**YOUR INSTRUCTIONS**
From the records below, print only the part that opens with the line containing "left shoulder: (350, 179)" and closes with the line containing "right ankle: (97, 385)"; omit the pictures.

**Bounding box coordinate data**
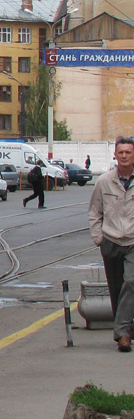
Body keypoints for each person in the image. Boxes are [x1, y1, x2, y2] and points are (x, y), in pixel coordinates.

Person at [89, 136, 134, 352]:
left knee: (131, 282)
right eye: (121, 152)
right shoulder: (104, 181)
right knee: (116, 289)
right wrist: (99, 239)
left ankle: (122, 335)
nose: (124, 156)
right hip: (111, 241)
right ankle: (127, 327)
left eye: (129, 152)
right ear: (115, 155)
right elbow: (94, 212)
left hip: (133, 241)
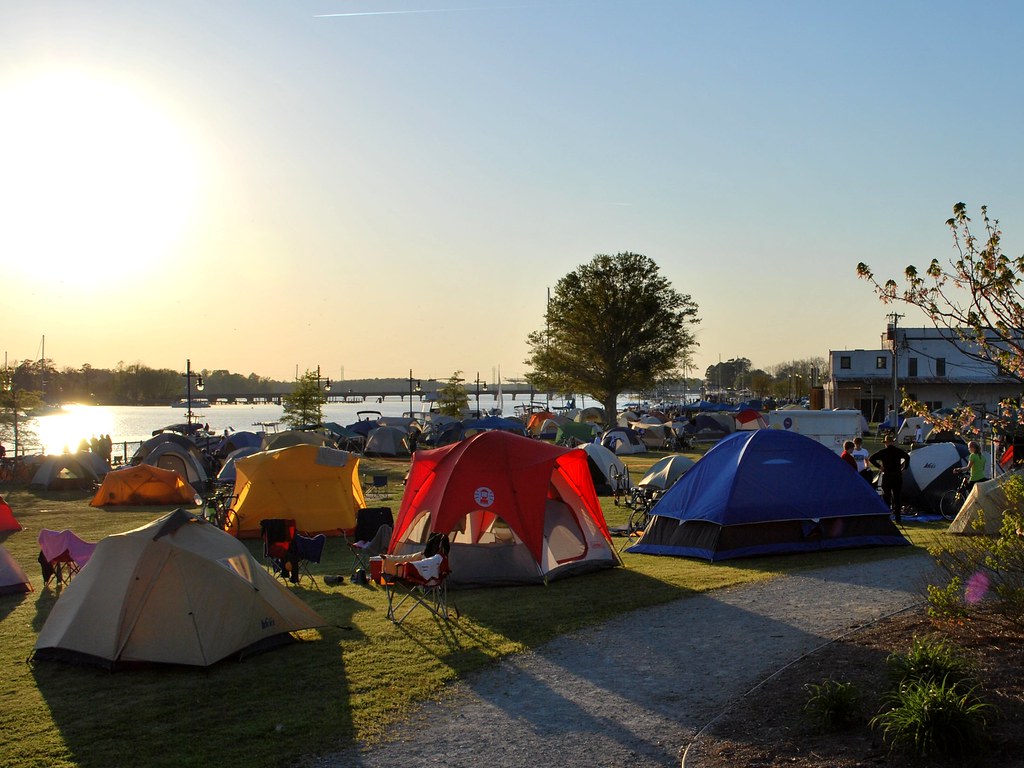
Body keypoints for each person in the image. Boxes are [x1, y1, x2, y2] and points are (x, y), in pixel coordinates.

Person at [870, 434, 911, 522]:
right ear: (893, 442)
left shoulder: (883, 452)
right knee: (897, 497)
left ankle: (887, 517)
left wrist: (880, 467)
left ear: (886, 443)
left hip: (887, 475)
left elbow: (871, 458)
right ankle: (898, 518)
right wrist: (904, 468)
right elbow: (907, 457)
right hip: (897, 476)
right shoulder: (898, 451)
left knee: (886, 497)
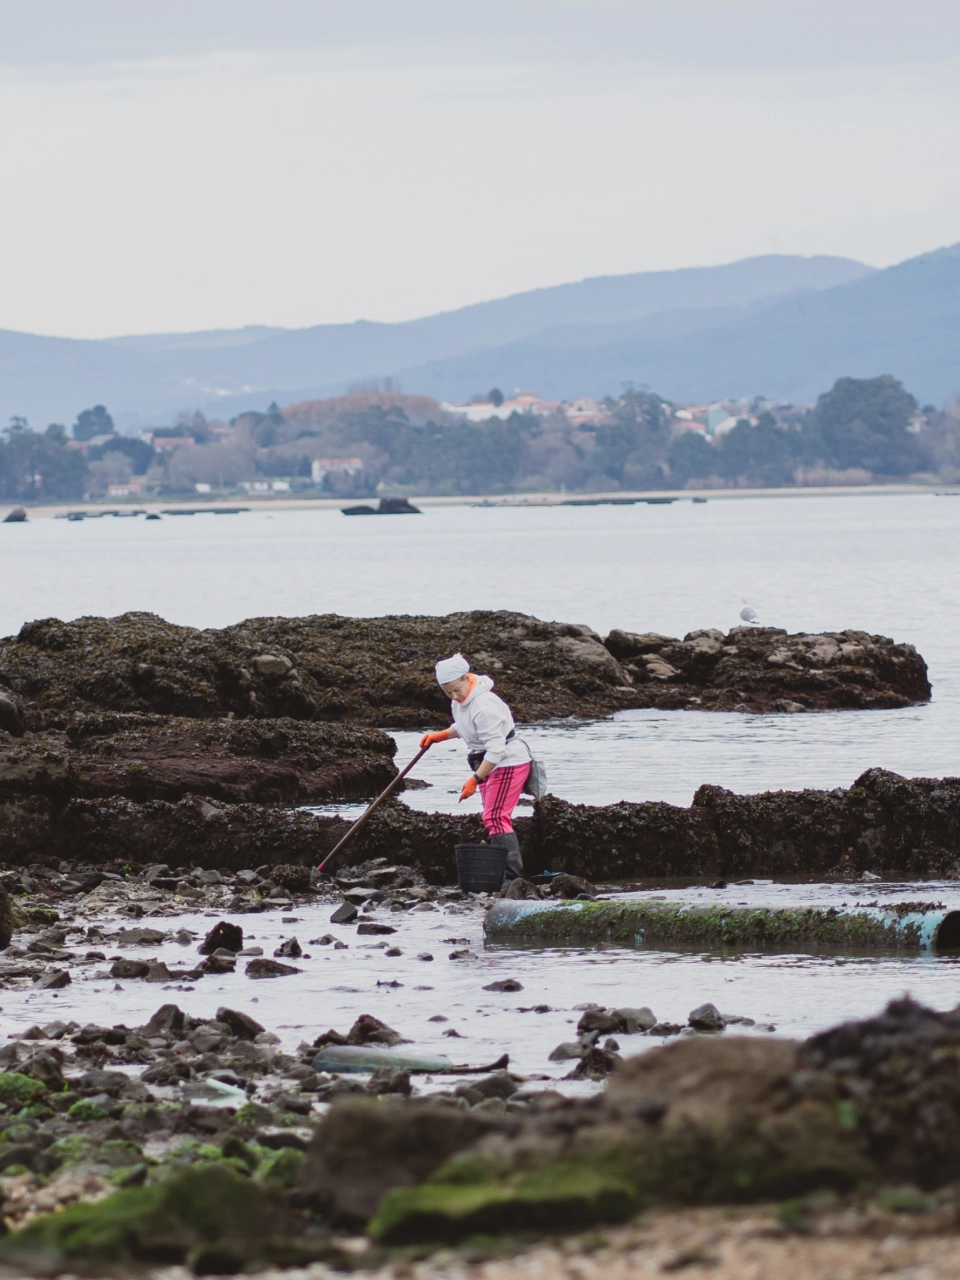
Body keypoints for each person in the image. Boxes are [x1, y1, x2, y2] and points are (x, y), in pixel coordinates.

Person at [420, 652, 530, 882]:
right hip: (487, 762)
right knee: (492, 817)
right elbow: (465, 726)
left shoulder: (484, 705)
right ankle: (503, 874)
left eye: (456, 689)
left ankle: (512, 878)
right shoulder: (461, 701)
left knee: (496, 816)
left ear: (467, 677)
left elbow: (496, 750)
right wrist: (441, 735)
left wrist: (475, 780)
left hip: (507, 761)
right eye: (447, 692)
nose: (454, 695)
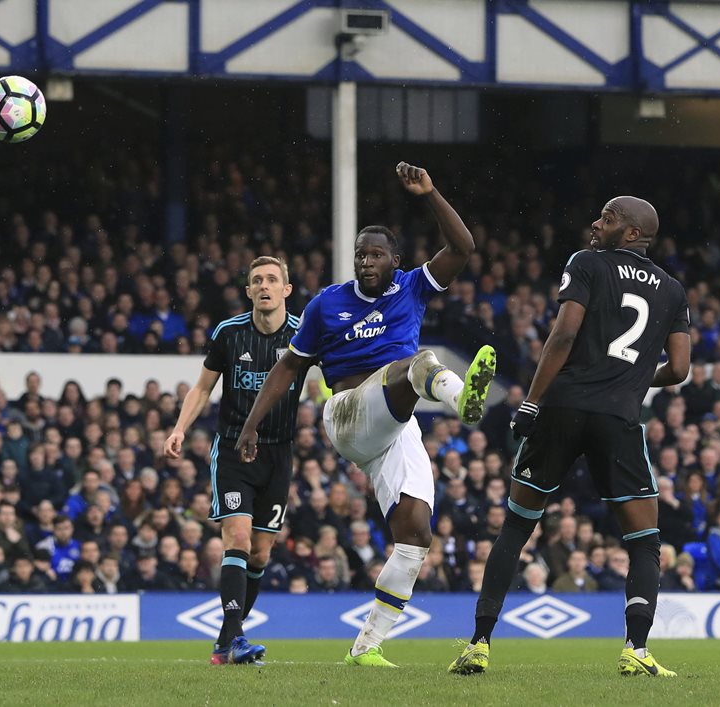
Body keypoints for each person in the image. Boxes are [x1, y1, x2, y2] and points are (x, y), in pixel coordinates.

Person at [236, 163, 495, 668]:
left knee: (416, 536)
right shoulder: (326, 305)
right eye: (360, 254)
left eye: (376, 254)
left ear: (395, 261)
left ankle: (366, 646)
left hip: (396, 428)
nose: (365, 261)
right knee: (418, 364)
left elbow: (463, 248)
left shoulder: (412, 287)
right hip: (349, 413)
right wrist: (251, 423)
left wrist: (431, 192)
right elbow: (288, 368)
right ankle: (462, 398)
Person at [451, 196, 690, 678]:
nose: (594, 223)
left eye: (607, 218)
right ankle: (636, 650)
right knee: (643, 542)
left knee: (517, 527)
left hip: (560, 408)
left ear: (630, 234)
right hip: (618, 418)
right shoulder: (672, 289)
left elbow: (562, 336)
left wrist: (530, 401)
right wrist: (631, 381)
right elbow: (680, 369)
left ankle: (479, 643)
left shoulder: (586, 263)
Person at [165, 256, 301, 666]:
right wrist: (179, 428)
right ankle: (238, 637)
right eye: (256, 280)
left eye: (272, 280)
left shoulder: (302, 336)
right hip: (233, 451)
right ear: (248, 292)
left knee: (260, 554)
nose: (264, 286)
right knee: (237, 540)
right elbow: (203, 388)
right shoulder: (228, 334)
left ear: (286, 290)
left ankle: (226, 641)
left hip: (279, 453)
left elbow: (334, 381)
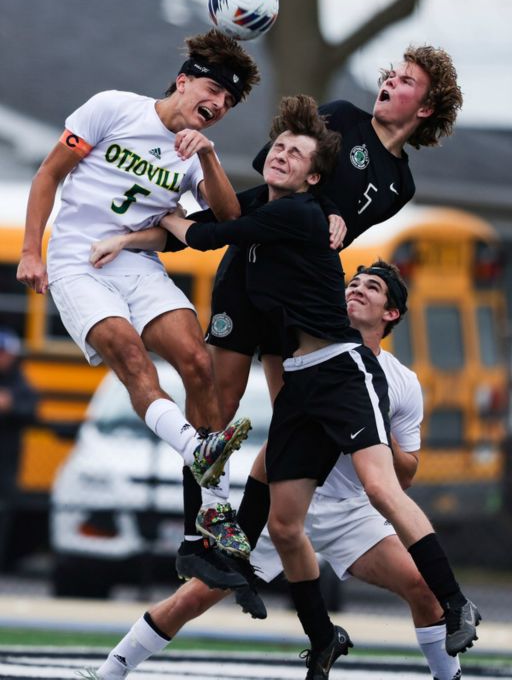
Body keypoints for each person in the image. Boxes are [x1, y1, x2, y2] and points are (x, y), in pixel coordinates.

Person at [159, 94, 480, 675]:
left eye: (407, 79)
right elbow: (236, 212)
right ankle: (310, 627)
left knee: (382, 490)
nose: (390, 82)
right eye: (278, 148)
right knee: (281, 517)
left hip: (335, 372)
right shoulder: (300, 185)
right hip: (303, 376)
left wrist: (159, 218)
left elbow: (209, 233)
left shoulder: (309, 212)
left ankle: (456, 603)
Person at [81, 260, 462, 680]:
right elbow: (279, 413)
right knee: (194, 597)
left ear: (392, 314)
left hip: (347, 508)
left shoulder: (400, 381)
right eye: (352, 283)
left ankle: (449, 676)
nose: (356, 290)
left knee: (424, 590)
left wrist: (367, 431)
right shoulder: (302, 349)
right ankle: (109, 671)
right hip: (285, 498)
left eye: (372, 287)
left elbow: (405, 474)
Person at [16, 28, 261, 592]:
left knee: (197, 364)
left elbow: (224, 222)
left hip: (134, 261)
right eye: (214, 91)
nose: (220, 104)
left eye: (229, 102)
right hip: (78, 258)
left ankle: (210, 513)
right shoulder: (113, 109)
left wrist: (211, 159)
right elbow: (49, 173)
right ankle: (197, 447)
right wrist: (33, 250)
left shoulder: (196, 152)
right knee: (131, 356)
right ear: (183, 81)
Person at [0, 328, 39, 570]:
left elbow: (31, 409)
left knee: (4, 511)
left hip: (6, 463)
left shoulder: (18, 380)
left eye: (3, 353)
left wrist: (10, 404)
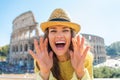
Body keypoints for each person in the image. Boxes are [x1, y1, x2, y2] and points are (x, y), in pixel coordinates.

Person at [29, 8, 93, 80]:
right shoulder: (41, 60)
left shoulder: (84, 58)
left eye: (65, 30)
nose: (59, 35)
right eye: (53, 31)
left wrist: (80, 73)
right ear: (48, 36)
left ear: (71, 35)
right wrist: (45, 74)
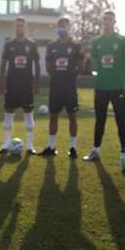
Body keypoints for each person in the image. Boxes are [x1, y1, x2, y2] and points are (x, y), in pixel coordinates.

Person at [83, 10, 125, 162]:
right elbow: (94, 58)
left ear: (114, 22)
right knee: (100, 120)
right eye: (104, 19)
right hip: (101, 87)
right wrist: (99, 70)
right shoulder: (96, 41)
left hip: (117, 86)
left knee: (120, 120)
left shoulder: (123, 41)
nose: (107, 22)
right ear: (102, 21)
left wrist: (122, 71)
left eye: (110, 19)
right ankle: (95, 151)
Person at [39, 16, 84, 158]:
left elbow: (81, 64)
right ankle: (51, 147)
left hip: (70, 87)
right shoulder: (51, 46)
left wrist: (72, 75)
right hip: (55, 87)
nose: (62, 29)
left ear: (69, 27)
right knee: (53, 116)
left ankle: (73, 148)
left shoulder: (76, 46)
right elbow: (48, 65)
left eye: (64, 26)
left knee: (72, 117)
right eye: (60, 26)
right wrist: (56, 75)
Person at [0, 17, 40, 154]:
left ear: (25, 27)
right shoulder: (9, 44)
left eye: (21, 26)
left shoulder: (32, 44)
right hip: (11, 85)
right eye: (17, 26)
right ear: (14, 27)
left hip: (27, 85)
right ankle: (5, 145)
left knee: (28, 115)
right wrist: (2, 83)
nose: (19, 28)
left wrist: (36, 83)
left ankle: (30, 146)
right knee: (8, 115)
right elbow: (3, 65)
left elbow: (37, 65)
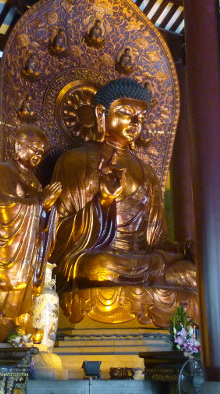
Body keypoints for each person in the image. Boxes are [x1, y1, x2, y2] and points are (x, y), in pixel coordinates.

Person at [50, 78, 196, 324]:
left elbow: (156, 240)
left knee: (193, 274)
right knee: (101, 267)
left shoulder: (148, 173)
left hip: (145, 261)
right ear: (101, 114)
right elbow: (56, 232)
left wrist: (184, 250)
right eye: (126, 113)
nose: (135, 123)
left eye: (140, 117)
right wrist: (103, 202)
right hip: (97, 260)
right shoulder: (74, 162)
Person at [0, 125, 61, 342]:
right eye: (34, 149)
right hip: (12, 248)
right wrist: (39, 202)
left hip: (30, 249)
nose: (38, 155)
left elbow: (42, 214)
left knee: (26, 286)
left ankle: (20, 324)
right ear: (19, 146)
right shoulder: (5, 170)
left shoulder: (34, 180)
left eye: (41, 151)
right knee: (8, 281)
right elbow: (4, 205)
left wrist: (48, 208)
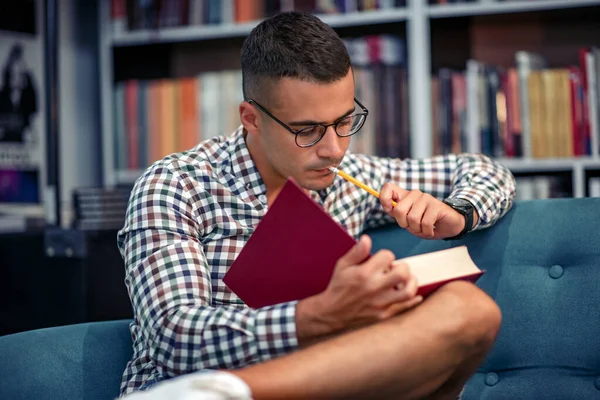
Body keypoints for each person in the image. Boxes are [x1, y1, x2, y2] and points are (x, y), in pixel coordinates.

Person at [117, 11, 516, 399]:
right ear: (251, 118)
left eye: (344, 122)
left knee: (470, 310)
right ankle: (227, 390)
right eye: (307, 130)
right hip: (198, 387)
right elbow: (174, 338)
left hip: (328, 382)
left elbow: (485, 171)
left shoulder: (350, 179)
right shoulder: (176, 186)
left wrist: (458, 214)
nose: (334, 150)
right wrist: (318, 316)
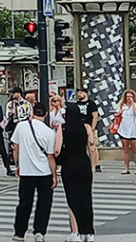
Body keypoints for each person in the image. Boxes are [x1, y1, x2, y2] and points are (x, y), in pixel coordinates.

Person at [10, 102, 57, 242]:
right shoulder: (49, 132)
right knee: (44, 203)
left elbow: (15, 147)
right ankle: (40, 232)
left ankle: (19, 232)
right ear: (46, 114)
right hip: (44, 172)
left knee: (24, 203)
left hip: (26, 172)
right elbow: (50, 156)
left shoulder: (21, 126)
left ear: (32, 112)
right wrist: (54, 175)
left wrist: (18, 164)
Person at [55, 103, 95, 242]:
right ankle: (88, 233)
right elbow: (92, 147)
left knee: (72, 198)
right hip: (83, 163)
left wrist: (56, 163)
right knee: (86, 198)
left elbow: (57, 149)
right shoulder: (86, 127)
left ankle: (75, 232)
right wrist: (92, 166)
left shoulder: (63, 128)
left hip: (69, 165)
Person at [75, 87, 101, 173]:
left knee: (92, 146)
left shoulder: (91, 104)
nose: (79, 95)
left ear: (85, 93)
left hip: (90, 126)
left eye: (81, 93)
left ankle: (95, 164)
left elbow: (95, 116)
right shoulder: (76, 104)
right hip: (80, 127)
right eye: (78, 93)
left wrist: (93, 128)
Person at [116, 89, 136, 174]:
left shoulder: (135, 105)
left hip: (133, 130)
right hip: (123, 130)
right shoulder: (121, 106)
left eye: (131, 96)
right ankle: (127, 168)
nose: (129, 98)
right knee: (125, 150)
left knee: (135, 150)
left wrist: (133, 104)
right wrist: (119, 113)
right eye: (127, 97)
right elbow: (116, 115)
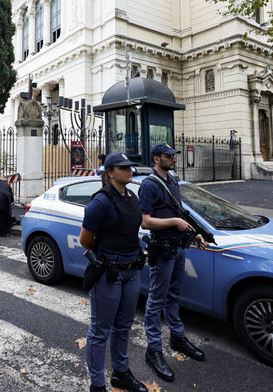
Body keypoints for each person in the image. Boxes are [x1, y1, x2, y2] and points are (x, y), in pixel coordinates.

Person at [79, 152, 147, 392]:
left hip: (131, 272)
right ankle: (97, 385)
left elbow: (131, 230)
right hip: (109, 274)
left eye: (130, 166)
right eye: (123, 167)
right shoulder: (100, 202)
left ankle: (121, 374)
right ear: (110, 173)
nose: (130, 169)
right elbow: (86, 240)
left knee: (123, 326)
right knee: (100, 331)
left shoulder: (132, 197)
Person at [139, 142, 207, 382]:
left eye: (174, 156)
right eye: (169, 156)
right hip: (163, 248)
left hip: (179, 246)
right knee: (156, 299)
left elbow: (178, 213)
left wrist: (193, 232)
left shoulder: (172, 180)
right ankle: (153, 351)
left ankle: (177, 338)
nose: (174, 159)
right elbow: (145, 222)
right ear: (157, 159)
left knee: (173, 296)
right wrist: (175, 224)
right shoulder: (149, 185)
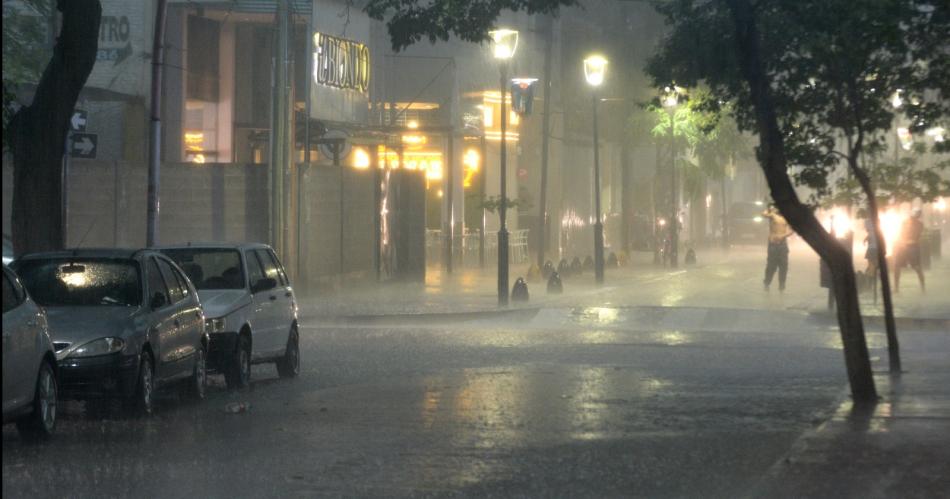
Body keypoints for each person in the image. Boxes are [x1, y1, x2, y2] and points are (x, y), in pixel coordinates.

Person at [763, 204, 793, 291]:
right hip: (773, 244)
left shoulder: (787, 217)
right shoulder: (773, 215)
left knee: (784, 265)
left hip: (783, 244)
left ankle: (782, 284)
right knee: (771, 265)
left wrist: (783, 235)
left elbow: (792, 230)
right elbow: (764, 214)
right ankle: (767, 282)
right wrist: (770, 209)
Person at [895, 208, 925, 292]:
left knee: (916, 267)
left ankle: (923, 288)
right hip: (905, 246)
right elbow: (901, 233)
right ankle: (896, 288)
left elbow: (915, 236)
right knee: (897, 267)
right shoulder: (906, 223)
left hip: (911, 247)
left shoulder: (918, 224)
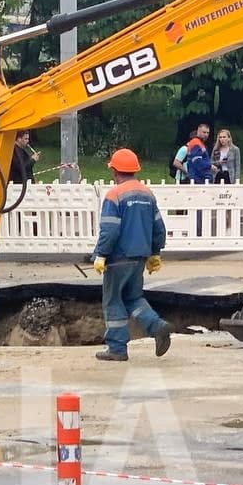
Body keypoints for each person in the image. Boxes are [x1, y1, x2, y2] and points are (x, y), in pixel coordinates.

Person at [90, 148, 172, 361]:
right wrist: (155, 253)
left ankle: (117, 349)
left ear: (115, 171)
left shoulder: (114, 195)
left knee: (113, 300)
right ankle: (157, 326)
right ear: (135, 170)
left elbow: (110, 229)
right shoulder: (147, 194)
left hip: (118, 258)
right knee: (133, 297)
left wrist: (101, 254)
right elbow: (158, 228)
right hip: (140, 257)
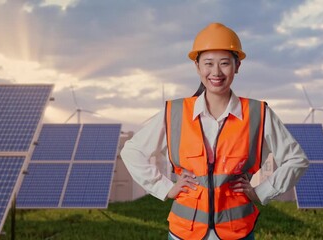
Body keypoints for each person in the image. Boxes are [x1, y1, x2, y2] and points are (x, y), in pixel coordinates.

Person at [121, 22, 309, 240]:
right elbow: (132, 152)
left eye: (225, 63)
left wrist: (261, 192)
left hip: (237, 232)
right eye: (208, 63)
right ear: (197, 66)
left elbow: (297, 159)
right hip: (184, 233)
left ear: (237, 66)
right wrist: (165, 188)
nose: (216, 72)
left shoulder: (258, 113)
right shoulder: (174, 113)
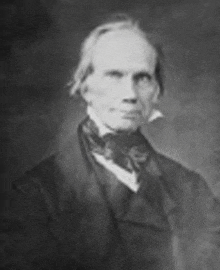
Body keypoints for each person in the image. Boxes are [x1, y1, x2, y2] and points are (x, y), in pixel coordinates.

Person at [1, 14, 220, 270]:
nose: (130, 94)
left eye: (143, 78)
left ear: (157, 91)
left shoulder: (191, 188)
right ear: (85, 87)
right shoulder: (36, 194)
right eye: (114, 75)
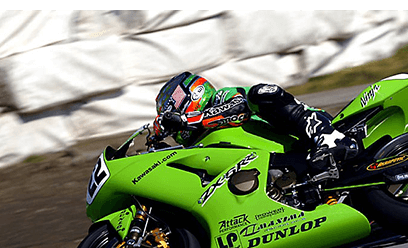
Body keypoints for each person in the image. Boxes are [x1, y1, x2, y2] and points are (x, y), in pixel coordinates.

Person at [153, 72, 358, 175]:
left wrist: (187, 119)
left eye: (171, 107)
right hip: (284, 161)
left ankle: (330, 139)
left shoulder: (221, 97)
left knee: (258, 94)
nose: (169, 114)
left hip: (300, 136)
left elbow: (239, 109)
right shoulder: (201, 142)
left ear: (193, 93)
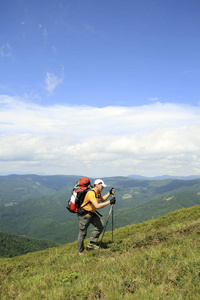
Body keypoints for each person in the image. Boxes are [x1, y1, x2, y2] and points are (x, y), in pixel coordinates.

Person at [77, 179, 116, 255]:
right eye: (102, 186)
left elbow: (102, 199)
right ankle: (80, 251)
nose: (103, 188)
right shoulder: (91, 193)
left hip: (91, 213)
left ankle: (91, 244)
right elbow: (97, 206)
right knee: (82, 233)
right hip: (84, 215)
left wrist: (109, 193)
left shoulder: (98, 193)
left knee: (100, 225)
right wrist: (109, 202)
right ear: (97, 185)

**EXERCISE RESULT**
left shoulder: (350, 179)
right shoulder: (176, 186)
left wrist: (458, 214)
nose: (334, 150)
right wrist: (318, 316)
Body keypoints for each person in the image. Boxes are [x1, y1, x2, y2] and points are (x, y), in pixel coordinates.

Person at [10, 102, 57, 242]:
right shoulder: (49, 132)
right knee: (44, 203)
left elbow: (15, 147)
right ankle: (40, 232)
left ankle: (19, 232)
right ear: (46, 114)
right hip: (44, 172)
left knee: (24, 203)
left hip: (26, 172)
right elbow: (50, 156)
left shoulder: (21, 126)
left ear: (32, 112)
right wrist: (54, 175)
left wrist: (18, 164)
Person at [55, 103, 95, 242]:
right ankle: (88, 233)
right elbow: (92, 147)
left knee: (72, 198)
right hip: (83, 163)
left wrist: (56, 163)
right knee: (86, 198)
left elbow: (57, 149)
right shoulder: (86, 127)
left ankle: (75, 232)
right wrist: (92, 166)
left shoulder: (63, 128)
left hip: (69, 165)
Person at [75, 87, 101, 173]:
left knee: (92, 146)
left shoulder: (91, 104)
nose: (79, 95)
left ear: (85, 93)
left hip: (90, 126)
left eye: (81, 93)
left ankle: (95, 164)
left elbow: (95, 116)
right shoulder: (76, 104)
right hip: (80, 127)
right eye: (78, 93)
left wrist: (93, 128)
Person at [116, 89, 136, 174]:
left shoulder: (135, 105)
left hip: (133, 130)
right hip: (123, 130)
right shoulder: (121, 106)
left eye: (131, 96)
right ankle: (127, 168)
nose: (129, 98)
right knee: (125, 150)
left knee: (135, 150)
left wrist: (133, 104)
right wrist: (119, 113)
right eye: (127, 97)
right elbow: (116, 115)
Body keypoints for each person in the image. Boxes are [x1, y1, x2, y2] and points are (x, y), in pixel coordinates.

Person at [79, 152, 147, 392]:
left hip: (131, 272)
right ankle: (97, 385)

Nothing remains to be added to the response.